Social Isolation And Online Communities

I’m reading David Silver‘s book Smart Start-Ups which is about building online communities because I am very active in the YouTube community. There are actually many videos and discussions about online community. Some people insist there is no community and that everyone is just out to promote themselves. However, the increasingly popular gatherings and meet-ups prove that people are forming real friendships that they are eager to continue offline.

An online community can be the cure for social isolation but I never found it very compelling until video made it possible to see and hear the people you are communicating with. I think video is an essential part of any online community that aims to create genuine friendship. Even people that originally had some other purpose for using YouTube, like marketing their business or developing their multimedia production skills, wind up getting sucked into the life of the community.

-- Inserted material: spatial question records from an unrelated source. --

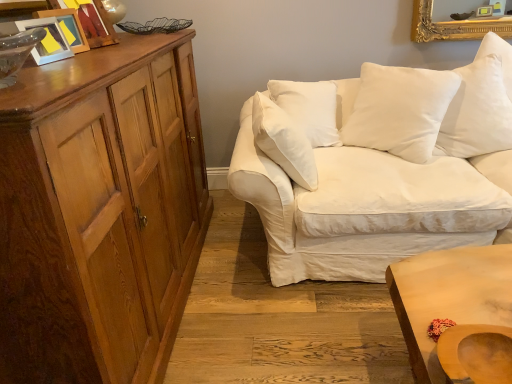
Identify the location of matte plastic picture frame at upper left, the 3th picture frame viewed from the back. This screenshot has height=384, width=512. (47, 40).

This screenshot has width=512, height=384. Describe the element at coordinates (399, 110) in the screenshot. I see `white cotton pillow at upper right, arranged as the 1th pillow when viewed from the left` at that location.

Describe the element at coordinates (93, 22) in the screenshot. I see `wooden picture frame at upper left, acting as the 3th picture frame starting from the front` at that location.

This screenshot has height=384, width=512. What are the coordinates of `wooden picture frame at upper left, the first picture frame positioned from the back` in the screenshot? It's located at (93, 22).

Where is `white cotton couch at right`? The height and width of the screenshot is (384, 512). white cotton couch at right is located at coordinates (378, 166).

Find the location of a particular element. This screenshot has width=512, height=384. wooden picture frame at upper left, positioned as the second picture frame in back-to-front order is located at coordinates (68, 27).

Where is `matte plastic picture frame at upper left, the 3th picture frame viewed from the back`? This screenshot has height=384, width=512. matte plastic picture frame at upper left, the 3th picture frame viewed from the back is located at coordinates (47, 40).

Which object is positioned more to the right, white cotton pillow at upper right, placed as the 1th pillow when sorted from right to left, or shiny brown cabinet at left?

white cotton pillow at upper right, placed as the 1th pillow when sorted from right to left, is more to the right.

In order to click on the 2nd pillow behind when counting from the shiny brown cabinet at left in this screenshot , I will do `click(477, 113)`.

From a real-world perspective, is white cotton pillow at upper right, placed as the 1th pillow when sorted from right to left, below shiny brown cabinet at left?

No.

Is shiny brown cabinet at left in front of or behind white cotton couch at right in the image?

shiny brown cabinet at left is positioned closer to the viewer than white cotton couch at right.

Which of these two, shiny brown cabinet at left or white cotton couch at right, is bigger?

Bigger between the two is white cotton couch at right.

Which is less distant, (x=126, y=289) or (x=464, y=155)?

The point (x=126, y=289) is more forward.

Is there a large distance between white cotton couch at right and wooden picture frame at upper left, the first picture frame positioned from the back?

white cotton couch at right is far away from wooden picture frame at upper left, the first picture frame positioned from the back.

Which of these two, white cotton couch at right or wooden picture frame at upper left, acting as the 3th picture frame starting from the front, stands shorter?

Standing shorter between the two is wooden picture frame at upper left, acting as the 3th picture frame starting from the front.

Which is behind, point (441, 237) or point (74, 3)?

The point (441, 237) is more distant.

Is white cotton couch at right positioned with its back to wooden picture frame at upper left, the first picture frame positioned from the back?

No, white cotton couch at right is not facing away from wooden picture frame at upper left, the first picture frame positioned from the back.

Is white cotton pillow at upper right, marked as the second pillow in a right-to-left arrangement, at the left side of shiny brown cabinet at left?

In fact, white cotton pillow at upper right, marked as the second pillow in a right-to-left arrangement, is to the right of shiny brown cabinet at left.

From the image's perspective, relative to shiny brown cabinet at left, is white cotton pillow at upper right, marked as the second pillow in a right-to-left arrangement, above or below?

Clearly, from the image's perspective, white cotton pillow at upper right, marked as the second pillow in a right-to-left arrangement, is above shiny brown cabinet at left.

Is white cotton pillow at upper right, marked as the second pillow in a right-to-left arrangement, wider or thinner than shiny brown cabinet at left?

In the image, white cotton pillow at upper right, marked as the second pillow in a right-to-left arrangement, appears to be more narrow than shiny brown cabinet at left.

Looking at the image, does white cotton pillow at upper right, marked as the second pillow in a right-to-left arrangement, seem bigger or smaller compared to shiny brown cabinet at left?

In the image, white cotton pillow at upper right, marked as the second pillow in a right-to-left arrangement, appears to be smaller than shiny brown cabinet at left.

From a real-world perspective, is matte plastic picture frame at upper left, the 3th picture frame viewed from the back, located beneath wooden swivel chair at lower right?

No.

Is wooden swivel chair at lower right surrounded by matte plastic picture frame at upper left, arranged as the first picture frame when viewed from the front?

No, wooden swivel chair at lower right is located outside of matte plastic picture frame at upper left, arranged as the first picture frame when viewed from the front.

Can you confirm if matte plastic picture frame at upper left, the 3th picture frame viewed from the back, is bigger than wooden swivel chair at lower right?

No.

Looking at this image, how many degrees apart are the facing directions of matte plastic picture frame at upper left, the 3th picture frame viewed from the back, and wooden swivel chair at lower right?

matte plastic picture frame at upper left, the 3th picture frame viewed from the back, and wooden swivel chair at lower right are facing 79.4 degrees away from each other.

Can you confirm if white cotton couch at right is positioned to the right of light brown wooden table at lower right?

Yes.

Considering the sizes of objects white cotton couch at right and light brown wooden table at lower right in the image provided, who is thinner, white cotton couch at right or light brown wooden table at lower right?

With smaller width is light brown wooden table at lower right.

Is white cotton couch at right facing away from light brown wooden table at lower right?

white cotton couch at right is not turned away from light brown wooden table at lower right.

From a real-world perspective, is white cotton couch at right positioned under light brown wooden table at lower right based on gravity?

No, from a real-world perspective, white cotton couch at right is not under light brown wooden table at lower right.

Looking at this image, is wooden picture frame at upper left, positioned as the second picture frame in back-to-front order, in front of or behind shiny brown cabinet at left in the image?

wooden picture frame at upper left, positioned as the second picture frame in back-to-front order, is behind shiny brown cabinet at left.

From the image's perspective, which is above, wooden picture frame at upper left, positioned as the second picture frame in back-to-front order, or shiny brown cabinet at left?

wooden picture frame at upper left, positioned as the second picture frame in back-to-front order, from the image's perspective.

What's the angular difference between wooden picture frame at upper left, the second picture frame when ordered from front to back, and shiny brown cabinet at left's facing directions?

They differ by 10.6 degrees in their facing directions.

Is wooden picture frame at upper left, the second picture frame when ordered from front to back, spatially inside shiny brown cabinet at left, or outside of it?

wooden picture frame at upper left, the second picture frame when ordered from front to back, exists outside the volume of shiny brown cabinet at left.

Locate an element on the screen. cabinetry on the left of white cotton pillow at upper right, placed as the 1th pillow when sorted from right to left is located at coordinates (100, 212).

Image resolution: width=512 pixels, height=384 pixels. I want to click on studio couch on the right side of shiny brown cabinet at left, so click(x=378, y=166).

Considering their positions, is wooden swivel chair at lower right positioned closer to light brown wooden table at lower right than wooden picture frame at upper left, the first picture frame positioned from the back?

wooden swivel chair at lower right is positioned closer to the anchor light brown wooden table at lower right.

Which object lies further to the anchor point matte plastic picture frame at upper left, the 3th picture frame viewed from the back, wooden picture frame at upper left, positioned as the second picture frame in back-to-front order, or shiny brown cabinet at left?

shiny brown cabinet at left.

Estimate the real-world distances between objects in this image. Which object is closer to light brown wooden table at lower right, white cotton pillow at upper right, placed as the 1th pillow when sorted from right to left, or matte plastic picture frame at upper left, arranged as the first picture frame when viewed from the front?

white cotton pillow at upper right, placed as the 1th pillow when sorted from right to left, is closer to light brown wooden table at lower right.

When comparing their distances from wooden picture frame at upper left, acting as the 3th picture frame starting from the front, does shiny brown cabinet at left or matte plastic picture frame at upper left, arranged as the first picture frame when viewed from the front, seem closer?

matte plastic picture frame at upper left, arranged as the first picture frame when viewed from the front, is positioned closer to the anchor wooden picture frame at upper left, acting as the 3th picture frame starting from the front.

When comparing their distances from wooden picture frame at upper left, the first picture frame positioned from the back, does light brown wooden table at lower right or shiny brown cabinet at left seem closer?

Based on the image, shiny brown cabinet at left appears to be nearer to wooden picture frame at upper left, the first picture frame positioned from the back.

Looking at the image, which one is located further to shiny brown cabinet at left, light brown wooden table at lower right or matte plastic picture frame at upper left, arranged as the first picture frame when viewed from the front?

light brown wooden table at lower right lies further to shiny brown cabinet at left than the other object.

Looking at the image, which one is located closer to light brown wooden table at lower right, shiny brown cabinet at left or white cotton pillow at upper right, marked as the second pillow in a right-to-left arrangement?

white cotton pillow at upper right, marked as the second pillow in a right-to-left arrangement, lies closer to light brown wooden table at lower right than the other object.

Which object lies nearer to the anchor point white cotton couch at right, wooden picture frame at upper left, acting as the 3th picture frame starting from the front, or white cotton pillow at upper right, arranged as the 1th pillow when viewed from the left?

Based on the image, white cotton pillow at upper right, arranged as the 1th pillow when viewed from the left, appears to be nearer to white cotton couch at right.

Locate an element on the screen. swivel chair between matte plastic picture frame at upper left, arranged as the first picture frame when viewed from the front, and white cotton couch at right from left to right is located at coordinates (476, 353).

This screenshot has width=512, height=384. What are the coordinates of `pillow between wooden picture frame at upper left, the first picture frame positioned from the back, and white cotton couch at right from left to right` in the screenshot? It's located at (399, 110).

What are the coordinates of `cabinetry between matte plastic picture frame at upper left, arranged as the first picture frame when viewed from the front, and light brown wooden table at lower right, in the horizontal direction` in the screenshot? It's located at (100, 212).

Where is `table situated between wooden picture frame at upper left, positioned as the second picture frame in back-to-front order, and white cotton couch at right from left to right`? This screenshot has height=384, width=512. table situated between wooden picture frame at upper left, positioned as the second picture frame in back-to-front order, and white cotton couch at right from left to right is located at coordinates (449, 299).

The book Smart Start-Ups mentioned some aspects of social networking sites which I have observed. For example, mobbing is what happens when a large group of people are drawn to an online community. I witnessed mobbing occur when Boh3m3 discovered Stickam and invited his subscribers to online video chat. Now the entire YouTube community spends the majority of its time on Stickam although they still remain loyal to YouTube. Mobbing also occurred when LiveVideo offered a better vlogging experience than YouTube but it was not substantially different so it kind of died off.

Another aspect of social networking which I have observed, but didn’t realize was common, is the wolf in sheep’s clothing, a marketer who pretends to join the community but is really just there to advertise or to promote himself. The YouTube community is definitely vigilant against these individuals and a lot of hostility is directed towards vloggers who appear to have commercial interests. It is tolerated if the person actively participates in the community but if they don’t then it is rejected as old media, i.e. noninteractive one way communication.

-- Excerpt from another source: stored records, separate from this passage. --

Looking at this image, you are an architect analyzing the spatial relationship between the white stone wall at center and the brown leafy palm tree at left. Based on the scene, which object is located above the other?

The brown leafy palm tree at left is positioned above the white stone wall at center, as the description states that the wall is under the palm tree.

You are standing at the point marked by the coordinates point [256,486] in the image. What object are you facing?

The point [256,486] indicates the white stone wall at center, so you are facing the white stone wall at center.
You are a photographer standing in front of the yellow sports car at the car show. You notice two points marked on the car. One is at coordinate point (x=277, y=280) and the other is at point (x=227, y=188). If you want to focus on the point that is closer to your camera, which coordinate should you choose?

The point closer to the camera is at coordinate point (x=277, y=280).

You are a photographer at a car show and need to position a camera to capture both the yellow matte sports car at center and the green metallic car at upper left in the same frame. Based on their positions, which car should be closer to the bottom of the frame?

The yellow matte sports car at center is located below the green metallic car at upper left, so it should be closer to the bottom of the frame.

The YouTube community has become more important to me than my actual, real life community. The Williamsport community lacks any public forum except the letter section of the right wing rag, the Williamsport Sun-Gazette and I’ve cancelled my subscription to that fountain of official disinformation. The Williamsport community does not offer very many public events, cultural activities, or business networking opportunities. I don’t know my neighbors and don’t have any friends. There are not many local bloggers and no vloggers so you can’t get to know anyone online. When I was working out of my home, I didn’t even socialize with any coworkers or local clients. Williamsport is not my community. It is just a place where I live. The real community is online.